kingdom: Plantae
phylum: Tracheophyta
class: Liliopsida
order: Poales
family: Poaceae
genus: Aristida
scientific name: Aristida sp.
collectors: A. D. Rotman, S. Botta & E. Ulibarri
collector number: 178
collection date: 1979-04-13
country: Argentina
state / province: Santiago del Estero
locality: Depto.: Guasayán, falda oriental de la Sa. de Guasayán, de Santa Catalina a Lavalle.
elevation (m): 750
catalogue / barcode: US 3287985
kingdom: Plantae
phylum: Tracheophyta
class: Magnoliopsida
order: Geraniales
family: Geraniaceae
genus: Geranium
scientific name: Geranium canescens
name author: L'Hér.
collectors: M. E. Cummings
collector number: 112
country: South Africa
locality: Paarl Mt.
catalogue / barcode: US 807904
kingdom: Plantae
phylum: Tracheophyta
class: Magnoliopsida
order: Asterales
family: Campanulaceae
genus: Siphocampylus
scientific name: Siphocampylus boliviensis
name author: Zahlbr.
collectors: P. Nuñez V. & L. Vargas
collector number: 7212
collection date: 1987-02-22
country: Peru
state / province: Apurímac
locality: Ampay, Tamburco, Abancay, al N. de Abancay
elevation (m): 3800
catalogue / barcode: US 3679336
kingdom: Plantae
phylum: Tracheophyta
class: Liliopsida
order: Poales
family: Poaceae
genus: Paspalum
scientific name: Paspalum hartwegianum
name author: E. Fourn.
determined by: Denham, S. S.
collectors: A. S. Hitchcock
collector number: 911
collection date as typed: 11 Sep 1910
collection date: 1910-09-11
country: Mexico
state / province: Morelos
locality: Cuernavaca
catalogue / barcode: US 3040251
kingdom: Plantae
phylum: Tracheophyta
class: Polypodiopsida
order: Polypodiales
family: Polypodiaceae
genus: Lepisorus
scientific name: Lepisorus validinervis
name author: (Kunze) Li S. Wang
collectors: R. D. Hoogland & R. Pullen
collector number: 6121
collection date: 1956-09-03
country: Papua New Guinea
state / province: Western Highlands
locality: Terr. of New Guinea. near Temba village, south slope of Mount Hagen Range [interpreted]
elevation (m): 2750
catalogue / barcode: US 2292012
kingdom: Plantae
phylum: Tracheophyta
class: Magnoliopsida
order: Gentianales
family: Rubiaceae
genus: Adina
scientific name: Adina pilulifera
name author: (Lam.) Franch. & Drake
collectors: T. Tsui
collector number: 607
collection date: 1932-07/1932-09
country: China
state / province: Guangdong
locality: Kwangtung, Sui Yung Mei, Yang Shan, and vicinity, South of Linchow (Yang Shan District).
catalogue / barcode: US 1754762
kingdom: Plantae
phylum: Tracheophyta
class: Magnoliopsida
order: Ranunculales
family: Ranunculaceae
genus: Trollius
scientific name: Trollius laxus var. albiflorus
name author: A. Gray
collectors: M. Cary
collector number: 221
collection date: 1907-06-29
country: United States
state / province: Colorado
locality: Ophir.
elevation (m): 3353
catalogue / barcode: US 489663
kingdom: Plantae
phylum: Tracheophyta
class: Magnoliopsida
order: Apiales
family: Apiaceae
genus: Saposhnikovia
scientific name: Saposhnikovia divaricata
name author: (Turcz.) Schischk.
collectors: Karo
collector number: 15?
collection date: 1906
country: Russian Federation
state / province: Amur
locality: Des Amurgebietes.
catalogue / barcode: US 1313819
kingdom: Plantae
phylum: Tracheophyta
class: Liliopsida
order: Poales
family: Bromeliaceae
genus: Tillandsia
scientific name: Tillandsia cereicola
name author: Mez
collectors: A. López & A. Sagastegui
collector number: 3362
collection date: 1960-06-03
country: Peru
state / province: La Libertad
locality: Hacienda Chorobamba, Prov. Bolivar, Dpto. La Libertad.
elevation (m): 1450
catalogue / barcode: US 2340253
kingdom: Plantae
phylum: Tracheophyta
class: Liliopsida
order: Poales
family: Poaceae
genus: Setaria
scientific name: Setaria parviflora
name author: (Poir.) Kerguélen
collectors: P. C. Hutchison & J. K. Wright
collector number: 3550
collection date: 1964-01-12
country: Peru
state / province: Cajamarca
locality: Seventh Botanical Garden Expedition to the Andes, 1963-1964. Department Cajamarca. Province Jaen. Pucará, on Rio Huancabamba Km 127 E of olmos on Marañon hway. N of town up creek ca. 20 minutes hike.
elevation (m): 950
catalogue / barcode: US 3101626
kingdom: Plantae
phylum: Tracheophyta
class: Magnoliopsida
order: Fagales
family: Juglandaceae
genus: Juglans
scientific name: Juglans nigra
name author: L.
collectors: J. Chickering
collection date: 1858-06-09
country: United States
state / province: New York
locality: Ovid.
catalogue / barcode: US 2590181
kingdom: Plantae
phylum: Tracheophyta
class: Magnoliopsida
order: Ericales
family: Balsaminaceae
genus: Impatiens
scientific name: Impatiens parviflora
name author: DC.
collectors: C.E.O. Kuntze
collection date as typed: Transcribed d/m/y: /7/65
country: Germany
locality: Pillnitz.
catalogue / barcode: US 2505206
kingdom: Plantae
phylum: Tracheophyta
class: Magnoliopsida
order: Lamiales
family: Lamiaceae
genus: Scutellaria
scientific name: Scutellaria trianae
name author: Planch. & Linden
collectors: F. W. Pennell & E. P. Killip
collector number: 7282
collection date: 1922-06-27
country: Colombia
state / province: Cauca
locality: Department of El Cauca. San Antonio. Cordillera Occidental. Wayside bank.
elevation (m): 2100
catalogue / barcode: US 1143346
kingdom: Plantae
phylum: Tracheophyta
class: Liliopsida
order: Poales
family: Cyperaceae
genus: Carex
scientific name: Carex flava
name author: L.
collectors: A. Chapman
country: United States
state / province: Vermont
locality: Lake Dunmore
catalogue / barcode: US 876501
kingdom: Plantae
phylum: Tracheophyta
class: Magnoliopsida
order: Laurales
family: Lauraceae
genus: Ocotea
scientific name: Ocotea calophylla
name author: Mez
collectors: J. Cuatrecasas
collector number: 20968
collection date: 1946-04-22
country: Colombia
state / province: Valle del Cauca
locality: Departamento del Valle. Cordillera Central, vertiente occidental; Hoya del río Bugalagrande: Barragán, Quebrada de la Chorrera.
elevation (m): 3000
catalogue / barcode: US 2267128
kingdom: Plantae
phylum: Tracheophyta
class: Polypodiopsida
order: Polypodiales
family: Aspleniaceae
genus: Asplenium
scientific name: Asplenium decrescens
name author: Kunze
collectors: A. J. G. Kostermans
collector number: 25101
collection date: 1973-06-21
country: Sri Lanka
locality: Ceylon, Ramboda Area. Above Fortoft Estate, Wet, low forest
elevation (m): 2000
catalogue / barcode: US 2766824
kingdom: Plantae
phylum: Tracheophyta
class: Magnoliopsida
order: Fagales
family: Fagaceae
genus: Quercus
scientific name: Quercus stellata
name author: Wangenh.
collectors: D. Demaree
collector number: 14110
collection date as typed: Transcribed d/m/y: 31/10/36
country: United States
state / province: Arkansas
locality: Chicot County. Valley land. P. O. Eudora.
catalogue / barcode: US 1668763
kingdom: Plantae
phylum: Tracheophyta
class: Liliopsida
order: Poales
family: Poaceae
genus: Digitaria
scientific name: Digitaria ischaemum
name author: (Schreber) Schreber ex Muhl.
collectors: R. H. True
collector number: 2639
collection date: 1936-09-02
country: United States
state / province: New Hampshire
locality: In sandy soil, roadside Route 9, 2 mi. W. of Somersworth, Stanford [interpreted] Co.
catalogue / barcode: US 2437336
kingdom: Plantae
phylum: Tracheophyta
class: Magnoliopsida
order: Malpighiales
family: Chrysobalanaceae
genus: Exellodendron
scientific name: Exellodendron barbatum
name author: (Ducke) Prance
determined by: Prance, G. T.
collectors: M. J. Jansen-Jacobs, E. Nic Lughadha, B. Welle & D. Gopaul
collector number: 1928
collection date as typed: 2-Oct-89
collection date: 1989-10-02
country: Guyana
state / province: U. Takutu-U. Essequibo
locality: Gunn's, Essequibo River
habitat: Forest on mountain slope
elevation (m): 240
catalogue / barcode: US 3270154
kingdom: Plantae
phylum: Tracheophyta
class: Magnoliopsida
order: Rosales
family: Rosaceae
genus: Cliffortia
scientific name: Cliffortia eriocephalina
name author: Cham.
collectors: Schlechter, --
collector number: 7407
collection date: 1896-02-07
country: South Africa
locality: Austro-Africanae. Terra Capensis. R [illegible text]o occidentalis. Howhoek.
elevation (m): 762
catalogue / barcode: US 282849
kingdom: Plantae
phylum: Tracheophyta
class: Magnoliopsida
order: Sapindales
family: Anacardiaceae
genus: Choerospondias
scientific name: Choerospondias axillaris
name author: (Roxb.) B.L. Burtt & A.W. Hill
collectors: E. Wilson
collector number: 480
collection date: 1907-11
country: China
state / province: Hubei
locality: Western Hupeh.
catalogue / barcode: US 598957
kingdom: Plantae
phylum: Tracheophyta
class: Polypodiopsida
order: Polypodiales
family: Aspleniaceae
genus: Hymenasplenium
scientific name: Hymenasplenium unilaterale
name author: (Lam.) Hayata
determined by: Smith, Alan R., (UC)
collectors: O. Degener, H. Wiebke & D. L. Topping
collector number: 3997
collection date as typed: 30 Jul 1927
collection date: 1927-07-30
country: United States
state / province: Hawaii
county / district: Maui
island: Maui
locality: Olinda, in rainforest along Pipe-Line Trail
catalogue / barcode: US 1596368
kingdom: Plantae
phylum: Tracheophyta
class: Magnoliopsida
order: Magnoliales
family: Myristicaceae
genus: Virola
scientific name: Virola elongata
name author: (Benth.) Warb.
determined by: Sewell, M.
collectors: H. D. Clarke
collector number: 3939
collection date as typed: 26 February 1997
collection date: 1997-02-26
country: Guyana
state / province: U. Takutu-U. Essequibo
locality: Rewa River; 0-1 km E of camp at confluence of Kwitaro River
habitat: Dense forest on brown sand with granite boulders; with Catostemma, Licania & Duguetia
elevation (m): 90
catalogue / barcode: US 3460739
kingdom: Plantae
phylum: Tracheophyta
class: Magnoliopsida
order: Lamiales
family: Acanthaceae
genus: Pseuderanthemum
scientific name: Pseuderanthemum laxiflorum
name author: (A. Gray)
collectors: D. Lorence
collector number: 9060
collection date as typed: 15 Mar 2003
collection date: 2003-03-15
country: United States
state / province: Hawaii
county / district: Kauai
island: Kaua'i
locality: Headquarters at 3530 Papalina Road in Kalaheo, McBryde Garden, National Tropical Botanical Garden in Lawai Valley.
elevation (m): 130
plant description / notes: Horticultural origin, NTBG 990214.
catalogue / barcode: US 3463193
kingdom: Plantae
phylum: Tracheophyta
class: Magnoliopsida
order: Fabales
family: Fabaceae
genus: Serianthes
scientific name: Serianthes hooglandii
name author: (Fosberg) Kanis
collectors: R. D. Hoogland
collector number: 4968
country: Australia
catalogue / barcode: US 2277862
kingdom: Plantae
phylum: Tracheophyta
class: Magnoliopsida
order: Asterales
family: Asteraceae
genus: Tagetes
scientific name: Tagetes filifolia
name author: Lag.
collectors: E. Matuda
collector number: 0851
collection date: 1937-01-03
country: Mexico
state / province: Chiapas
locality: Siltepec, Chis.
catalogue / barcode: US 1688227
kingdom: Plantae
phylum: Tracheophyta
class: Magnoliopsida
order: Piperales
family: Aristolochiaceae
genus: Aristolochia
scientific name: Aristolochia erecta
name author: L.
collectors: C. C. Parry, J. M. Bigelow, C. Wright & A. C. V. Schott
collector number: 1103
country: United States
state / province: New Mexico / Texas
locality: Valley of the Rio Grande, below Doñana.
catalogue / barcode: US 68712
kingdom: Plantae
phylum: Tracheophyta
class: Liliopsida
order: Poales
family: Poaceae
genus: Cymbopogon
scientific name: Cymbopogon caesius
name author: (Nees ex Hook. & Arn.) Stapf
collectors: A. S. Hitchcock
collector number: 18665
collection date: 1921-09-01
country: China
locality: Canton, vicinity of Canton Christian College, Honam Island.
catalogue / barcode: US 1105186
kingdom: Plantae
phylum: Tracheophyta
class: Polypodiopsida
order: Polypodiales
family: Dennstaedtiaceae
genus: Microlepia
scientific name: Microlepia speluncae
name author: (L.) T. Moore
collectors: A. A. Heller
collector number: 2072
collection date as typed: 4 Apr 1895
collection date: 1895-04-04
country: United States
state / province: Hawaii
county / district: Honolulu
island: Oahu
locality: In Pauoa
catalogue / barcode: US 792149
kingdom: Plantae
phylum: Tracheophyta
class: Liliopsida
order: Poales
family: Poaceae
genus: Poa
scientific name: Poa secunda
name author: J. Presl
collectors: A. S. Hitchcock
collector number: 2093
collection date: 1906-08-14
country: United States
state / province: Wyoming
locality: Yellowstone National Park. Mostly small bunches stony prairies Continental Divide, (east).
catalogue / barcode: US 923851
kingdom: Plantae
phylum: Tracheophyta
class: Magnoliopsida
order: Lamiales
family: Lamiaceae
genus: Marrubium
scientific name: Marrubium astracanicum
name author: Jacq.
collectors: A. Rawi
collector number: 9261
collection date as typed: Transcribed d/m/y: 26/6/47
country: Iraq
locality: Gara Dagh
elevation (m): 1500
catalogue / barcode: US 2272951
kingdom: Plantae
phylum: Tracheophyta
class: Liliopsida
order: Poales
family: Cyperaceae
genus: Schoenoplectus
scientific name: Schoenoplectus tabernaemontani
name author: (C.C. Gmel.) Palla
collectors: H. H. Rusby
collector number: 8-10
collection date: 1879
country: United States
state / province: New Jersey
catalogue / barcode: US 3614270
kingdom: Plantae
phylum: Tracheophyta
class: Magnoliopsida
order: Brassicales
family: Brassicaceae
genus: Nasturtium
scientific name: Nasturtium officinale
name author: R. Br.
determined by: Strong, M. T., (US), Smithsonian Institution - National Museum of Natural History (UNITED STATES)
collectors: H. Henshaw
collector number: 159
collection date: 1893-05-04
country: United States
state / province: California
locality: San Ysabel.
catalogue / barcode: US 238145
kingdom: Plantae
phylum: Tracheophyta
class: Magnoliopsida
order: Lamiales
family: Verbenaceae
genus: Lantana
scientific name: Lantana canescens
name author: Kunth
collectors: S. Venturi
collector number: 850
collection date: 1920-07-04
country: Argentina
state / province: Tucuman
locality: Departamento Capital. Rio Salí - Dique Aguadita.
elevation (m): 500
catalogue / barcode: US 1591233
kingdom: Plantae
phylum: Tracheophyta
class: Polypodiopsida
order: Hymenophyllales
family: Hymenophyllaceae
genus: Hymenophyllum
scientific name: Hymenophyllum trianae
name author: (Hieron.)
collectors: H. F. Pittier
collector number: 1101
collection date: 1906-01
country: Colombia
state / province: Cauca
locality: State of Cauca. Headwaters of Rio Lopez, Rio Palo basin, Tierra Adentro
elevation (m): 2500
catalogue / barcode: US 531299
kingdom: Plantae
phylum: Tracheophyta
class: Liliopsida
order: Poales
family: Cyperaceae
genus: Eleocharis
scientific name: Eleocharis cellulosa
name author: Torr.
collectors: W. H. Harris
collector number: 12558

• • • • •

__EXERCISE AIM__
Reproduce verbatim the part of the records that opens with the line containing "family: Asteraceae" and closes with the line containing "collectors: C. C.", including both of those lines.

__COMPLETE RESPONSE__
family: Asteraceae
genus: Tagetes
scientific name: Tagetes filifolia
name author: Lag.
collectors: E. Matuda
collector number: 0851
collection date: 1937-01-03
country: Mexico
state / province: Chiapas
locality: Siltepec, Chis.
catalogue / barcode: US 1688227
kingdom: Plantae
phylum: Tracheophyta
class: Magnoliopsida
order: Piperales
family: Aristolochiaceae
genus: Aristolochia
scientific name: Aristolochia erecta
name author: L.
collectors: C. C. Parry, J. M. Bigelow, C. Wright & A. C. V. Schott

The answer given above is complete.